Arrêté pour ivresse, il avoue un meurtre

Arrêté pour ivresse,  il avoue un meurtre

Sans parler à personne, le jeune homme marche en titubant sur ce boulevard de Berrechid. De temps en temps, il se colle à un mur pour essayer de conserver son équilibre avant de reprendre sa route, tout doucement, comme un enfant qui ferait ses premiers pas.

Les quelques personnes qui le croisent, à cette heure tardive du samedi 14 septembre, ne lui prêtent pas grande attention, d’autant plus qu’il ne se montre pas agressif. Il se contente seulement de balbutier quelques mots incompréhensibles. Son comportement éveille toutefois l’intérêt des éléments de la police qui effectuent leur ronde quotidienne dans la ville. Deux policiers, constatant son état d’ébriété avancé, le font monter dans le fourgon…

Direction le commissariat. Là-bas, il continue de marmonner de manière incompréhensible. Intrigué, un policier s’approche de lui et l’entend répéter : «Je suis un meurtrier…». Jusqu’à présent, il n’avait pas accordé d’importance à ses mots, prononcés sous l’effet de l’alcool et du hashish, se contentant de lui demander de s’arrêter de dire n’importe quoi. Mais comment être sûr que ces mots balbutiés ne sont pas un aveu?

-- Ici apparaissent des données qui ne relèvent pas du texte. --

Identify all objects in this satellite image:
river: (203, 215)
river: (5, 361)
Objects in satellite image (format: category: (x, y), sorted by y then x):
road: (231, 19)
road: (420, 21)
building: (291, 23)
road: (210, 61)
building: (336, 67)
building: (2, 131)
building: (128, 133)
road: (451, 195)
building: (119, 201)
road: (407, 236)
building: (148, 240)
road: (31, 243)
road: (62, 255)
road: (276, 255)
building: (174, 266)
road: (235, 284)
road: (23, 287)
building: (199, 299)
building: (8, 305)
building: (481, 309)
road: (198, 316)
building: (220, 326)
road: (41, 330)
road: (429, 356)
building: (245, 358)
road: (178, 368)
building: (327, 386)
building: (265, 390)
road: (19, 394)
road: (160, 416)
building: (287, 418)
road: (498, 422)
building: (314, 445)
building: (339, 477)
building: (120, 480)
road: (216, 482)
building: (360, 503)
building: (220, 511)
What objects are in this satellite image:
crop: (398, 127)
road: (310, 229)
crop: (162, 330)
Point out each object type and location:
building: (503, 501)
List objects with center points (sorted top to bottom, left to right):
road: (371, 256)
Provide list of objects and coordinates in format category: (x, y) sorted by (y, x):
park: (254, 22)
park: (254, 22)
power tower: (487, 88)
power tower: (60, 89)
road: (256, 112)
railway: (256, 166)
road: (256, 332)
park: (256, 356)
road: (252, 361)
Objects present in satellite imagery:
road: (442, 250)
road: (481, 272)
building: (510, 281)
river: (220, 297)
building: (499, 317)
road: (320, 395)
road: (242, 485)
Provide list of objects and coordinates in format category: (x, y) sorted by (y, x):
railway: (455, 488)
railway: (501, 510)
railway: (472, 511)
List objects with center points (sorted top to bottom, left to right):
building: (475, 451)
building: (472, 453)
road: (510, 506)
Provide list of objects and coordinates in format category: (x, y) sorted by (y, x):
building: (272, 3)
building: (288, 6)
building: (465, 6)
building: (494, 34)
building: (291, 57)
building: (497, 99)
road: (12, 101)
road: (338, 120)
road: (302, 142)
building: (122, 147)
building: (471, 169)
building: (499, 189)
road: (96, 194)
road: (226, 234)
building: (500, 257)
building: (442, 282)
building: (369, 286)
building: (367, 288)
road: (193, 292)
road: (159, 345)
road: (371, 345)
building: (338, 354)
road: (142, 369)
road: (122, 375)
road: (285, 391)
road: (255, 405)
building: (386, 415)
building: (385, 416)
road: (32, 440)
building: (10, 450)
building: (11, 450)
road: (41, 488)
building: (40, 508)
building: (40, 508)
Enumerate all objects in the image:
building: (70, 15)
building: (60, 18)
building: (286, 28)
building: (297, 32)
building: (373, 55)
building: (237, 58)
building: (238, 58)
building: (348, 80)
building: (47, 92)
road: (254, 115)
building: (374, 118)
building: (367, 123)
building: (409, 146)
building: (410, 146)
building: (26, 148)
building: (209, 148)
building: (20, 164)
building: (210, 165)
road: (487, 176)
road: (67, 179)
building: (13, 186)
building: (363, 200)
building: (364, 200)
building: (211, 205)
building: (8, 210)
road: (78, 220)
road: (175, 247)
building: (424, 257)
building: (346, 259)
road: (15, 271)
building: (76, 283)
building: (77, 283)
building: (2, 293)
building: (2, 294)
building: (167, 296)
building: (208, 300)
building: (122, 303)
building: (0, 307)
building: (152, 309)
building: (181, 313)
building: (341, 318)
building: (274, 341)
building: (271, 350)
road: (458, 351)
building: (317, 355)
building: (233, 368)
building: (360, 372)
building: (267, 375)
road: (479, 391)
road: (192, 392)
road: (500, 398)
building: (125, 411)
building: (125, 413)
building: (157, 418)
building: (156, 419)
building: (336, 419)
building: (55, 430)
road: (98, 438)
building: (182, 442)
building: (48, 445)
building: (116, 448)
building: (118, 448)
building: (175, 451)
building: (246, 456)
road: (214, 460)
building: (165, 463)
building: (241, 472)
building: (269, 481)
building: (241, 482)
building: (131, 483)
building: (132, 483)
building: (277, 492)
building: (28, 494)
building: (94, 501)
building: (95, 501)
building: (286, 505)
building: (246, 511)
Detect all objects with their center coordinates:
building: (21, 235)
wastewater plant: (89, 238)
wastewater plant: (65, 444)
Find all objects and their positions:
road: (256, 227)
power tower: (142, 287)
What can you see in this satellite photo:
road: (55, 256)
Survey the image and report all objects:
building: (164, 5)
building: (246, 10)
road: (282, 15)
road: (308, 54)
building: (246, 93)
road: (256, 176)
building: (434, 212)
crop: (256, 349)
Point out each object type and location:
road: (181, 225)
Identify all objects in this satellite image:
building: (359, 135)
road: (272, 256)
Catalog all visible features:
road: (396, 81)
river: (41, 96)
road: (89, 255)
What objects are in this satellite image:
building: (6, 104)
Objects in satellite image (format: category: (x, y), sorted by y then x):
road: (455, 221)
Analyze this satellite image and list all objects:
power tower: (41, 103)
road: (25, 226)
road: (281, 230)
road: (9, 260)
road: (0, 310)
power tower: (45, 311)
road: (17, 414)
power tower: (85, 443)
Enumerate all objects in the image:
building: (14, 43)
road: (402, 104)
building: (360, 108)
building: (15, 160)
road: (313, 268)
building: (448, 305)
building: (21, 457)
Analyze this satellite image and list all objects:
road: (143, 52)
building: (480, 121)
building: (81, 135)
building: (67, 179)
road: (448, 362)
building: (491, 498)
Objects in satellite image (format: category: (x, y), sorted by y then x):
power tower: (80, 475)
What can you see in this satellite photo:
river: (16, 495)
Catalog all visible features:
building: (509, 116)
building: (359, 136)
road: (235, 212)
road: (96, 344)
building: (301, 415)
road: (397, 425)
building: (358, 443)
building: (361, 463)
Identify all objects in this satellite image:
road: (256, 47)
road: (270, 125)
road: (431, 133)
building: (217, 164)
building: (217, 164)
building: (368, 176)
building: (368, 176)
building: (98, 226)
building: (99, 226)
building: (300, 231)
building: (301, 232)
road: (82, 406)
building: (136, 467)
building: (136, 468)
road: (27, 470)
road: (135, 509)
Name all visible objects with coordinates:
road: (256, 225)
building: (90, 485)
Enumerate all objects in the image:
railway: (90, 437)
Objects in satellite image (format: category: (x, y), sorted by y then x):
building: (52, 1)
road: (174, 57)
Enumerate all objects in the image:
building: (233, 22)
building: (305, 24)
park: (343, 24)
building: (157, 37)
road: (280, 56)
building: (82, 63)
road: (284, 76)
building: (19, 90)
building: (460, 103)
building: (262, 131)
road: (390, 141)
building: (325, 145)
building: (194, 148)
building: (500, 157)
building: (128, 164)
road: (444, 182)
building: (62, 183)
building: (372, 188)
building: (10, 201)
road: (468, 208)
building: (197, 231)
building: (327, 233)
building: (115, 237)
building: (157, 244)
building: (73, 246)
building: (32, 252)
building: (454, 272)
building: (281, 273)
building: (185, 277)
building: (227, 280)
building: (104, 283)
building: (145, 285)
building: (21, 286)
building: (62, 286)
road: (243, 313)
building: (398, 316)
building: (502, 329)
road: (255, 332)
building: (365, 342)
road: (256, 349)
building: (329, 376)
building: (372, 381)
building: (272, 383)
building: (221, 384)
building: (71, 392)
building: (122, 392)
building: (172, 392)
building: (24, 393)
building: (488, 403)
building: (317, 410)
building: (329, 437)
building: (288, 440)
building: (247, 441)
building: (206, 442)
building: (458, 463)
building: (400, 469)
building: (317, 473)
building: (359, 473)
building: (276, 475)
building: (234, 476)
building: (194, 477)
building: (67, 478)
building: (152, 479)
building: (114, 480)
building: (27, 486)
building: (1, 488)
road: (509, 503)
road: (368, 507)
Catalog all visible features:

Le lendemain, dimanche 15 septembre, le jeune homme reprend sa connaissance. A haute voix cette fois-ci, il crie qu’il est un meurtrier. Est-ce la vérité ? «Oui, j’ai tué une femme», confesse-t-il à l’un des limiers de la police judiciaire. Il lui explique qu’il était en compagnie de sa maîtresse et de ses trois amis dont une jeune femme. Tous les cinq se soûlaient et fumaient des joints dans un cagibi situé dans un terrain vague. C’est alors qu’il a demandé à son amie de coucher avec lui. Mais elle a refusé, ne voulant pas avoir une relation sexuelle avec lui, devant les autres. Le différend entre les deux amants tourne à la dispute, des coups sont échangés et le jeune homme finit pas tuer sa maîtresse, d’un coup de couteau. 

Les limiers de la PJ se mobilisent et se rendent illico au lieu dit du meurtre. Ils y trouvent effectivement le cadavre de la jeune fille, qui était mère d’un enfant et demeurait à Berrechid.

Les policiers ont traduit le jeune homme ainsi que ses amis devant la justice.